TRY IT
How many lines in the material below contain the word "ankle"? Case counts. Reply with the number alone.

[Pose landmark coordinates]
----

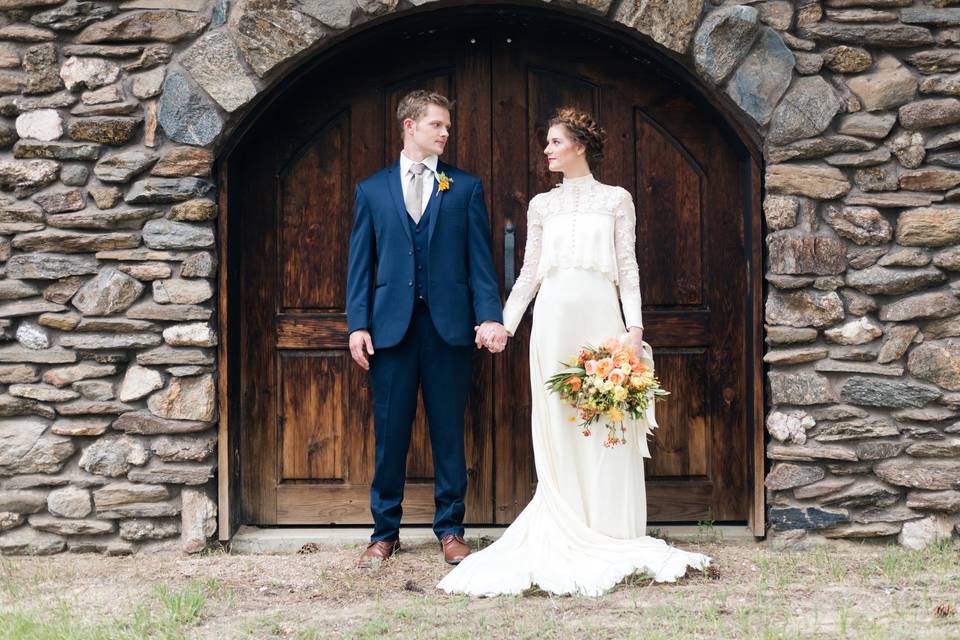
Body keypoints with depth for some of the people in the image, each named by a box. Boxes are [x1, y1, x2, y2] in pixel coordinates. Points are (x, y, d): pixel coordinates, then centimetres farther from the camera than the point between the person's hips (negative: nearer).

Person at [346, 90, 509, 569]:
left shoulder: (465, 188, 10)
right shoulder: (372, 190, 11)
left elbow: (480, 259, 4)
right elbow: (360, 263, 8)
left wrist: (489, 316, -8)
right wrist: (358, 324, -2)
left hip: (449, 325, 0)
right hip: (391, 326, 0)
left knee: (449, 432, 5)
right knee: (390, 434, 4)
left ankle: (450, 529, 15)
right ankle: (385, 532, 15)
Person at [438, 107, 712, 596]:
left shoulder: (616, 200, 8)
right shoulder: (542, 205, 14)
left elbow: (628, 267, 3)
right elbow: (529, 271, 14)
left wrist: (634, 325, -7)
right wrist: (504, 322, 7)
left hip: (600, 314, -2)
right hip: (553, 317, 2)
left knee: (608, 420, -3)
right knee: (557, 423, 1)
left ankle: (611, 535, 5)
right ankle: (566, 536, 6)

----

WRITTEN REPLY
4